New Mexico

New Mexico is a state located in the southwest and western regions of the United States. It is bordered by Arizona to the west, Colorado to the north, Oklahoma and Texas to the east, with Texas and Mexico to the south.

  • ABBREVIATION: NM
  • NICKNAME: The Land of Enchantment
  • POPULATION: 2,085,287 (2013 est.)
  • CAPITAL: Santa Fe
  • STATE BIRD: Roadrunner
  • STATE FLOWER: Yucca
  • AREA: 121,589 sq. mi.
  • TIME ZONE: Mountain
  • ENTERED UNION: Jan. 6, 1912
  • ALTITUDE: High, 13,167 ft. Wheeler Peak
  • CLIMATE: Clean air, nearly constant sunshine, low humidity and little rainfall. Hot summers, winters generally mild.

 

State Flag of New Mexico
State Flag
State Seal
State Seal

New Mexico has plains so flat that “the water does not know which way to run when it rains”. The proud state of New Mexico is a spacious land of limestone caverns, mountain wilderness, high plateaus, and sweeping deserts which can be made fruitful only by irrigation. Yet New Mexico has supported mankind longer than almost any other area of the United States.

Thousands of years before Francisco Coronado led his 16th Century Spanish conquistadors into the sun-scorched land in search of the gold and silver of the mythical Seven Cities of Cibola, a civilization of Indians known as the Basket Makers quietly flourished in northwestern New Mexico region. Today, Pueblo Indians, who may be descendants of the Basket makers, live atop a 357-foot sandstone mesa near Albuquerque in the “sky city” of Acoma, the oldest continuously inhabited spot in the United States. In Santa Fe is one of the oldest churches in North America, the handsome mission-style San Miguel, built by Spanish padres in 1636. And in Santa Fe itself, inhabited at various times by Spaniards, Pueblos, and Mexicans, is the oldest capital north of the Rio Grande.

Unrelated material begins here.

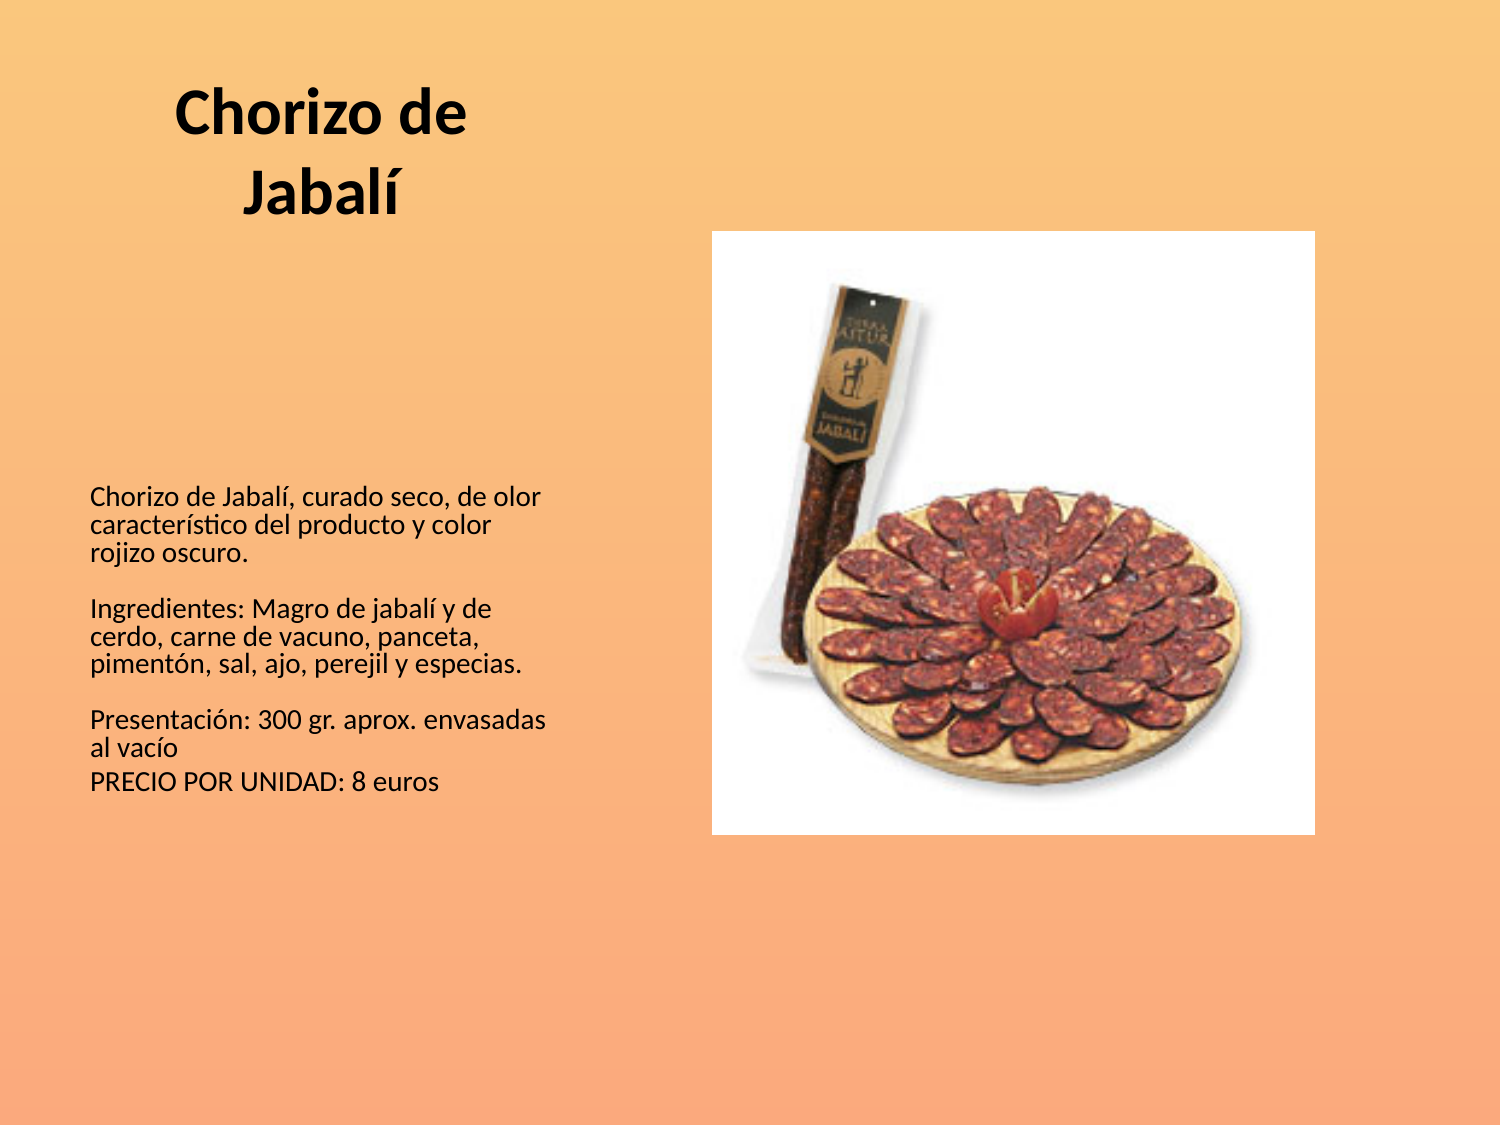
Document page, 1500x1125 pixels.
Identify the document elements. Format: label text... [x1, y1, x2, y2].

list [712, 231, 1316, 835]
list Chorizo de Jabalí, curado seco, de olor característico del producto y color rojizo oscuro. Ingredientes: Magro de jabalí y de cerdo, carne de vacuno, panceta, pimentón, sal, ajo, perejil y especias. Presentación: 300 gr. aprox. envasadas al vacío PRECIO POR UNIDAD: 8 euros [75, 420, 569, 1005]
title Chorizo de Jabalí [75, 44, 569, 236]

Shiprock monadnock, New Mexico
Shiprock Monadnock, New Mexico

As in the rest of the Southwest, cattle, cotton, tourists, and mining-mostly potash, uranium, and petroleum-are major industries. But New Mexico’s open vastness has had an added spur to its economy. It was on the isolated mesa of Los Alamos, only 80 miles from Acoma, that man assembled his first atomic bomb, and it was equally isolated Alamogordo in the southern part of the state-in the region the Spanish called Jornada del Muerto (Dead Man’s Journey)-that the bomb was exploded in 1945. The state is now dotted with subsidiary defense industries, missile-testing sites and government laboratories, which give New Mexico a sizeable portion of its income. Recently this area has become the testing grounds for the new horizon of commercial space-flight. ‘Spaceport America’ is a spaceport located in the Jornada del Muerto desert basin, just west of the White Sands Missile Range. Soon Spacecraft will takeoff from the 10,000-foot-long runway to operate short commercial suborbital trips loaded with excited civilian ‘tourists’.

FUN FACTS:

  • In terms of percent of its total population, New Mexico has more Native Americans and Hispanic people than any other state in the lower 48 (2012 est.).
  • The largest gypsum dune field in the world is in White Sands National Monument.
  • The ‘Big Room’, the largest underground chamber in Carlsbad Caverns National Park, is big enough to hold six football fields.
  • The Roadrunner, New Mexico’s state bird, can reach ground speeds of 15 miles per hour.
  • In 1950 the town of Hot Springs volunteered to change its name to ‘Truth or Consequences’. It is the only city in the country named for a game show. In 1950, Ralph Edwards, the host of the radio quiz show Truth or Consequences, announced that he would air the program from the first town that renamed itself after the show; Hot Springs won the honor. Edwards visited the town during the first weekend of May for the next 50 years. This event was called “Fiesta” and included a beauty contest, a parade, and a stage show.
  • Santa Fe the highest capital city in the United States at 7,000 feet above sea level.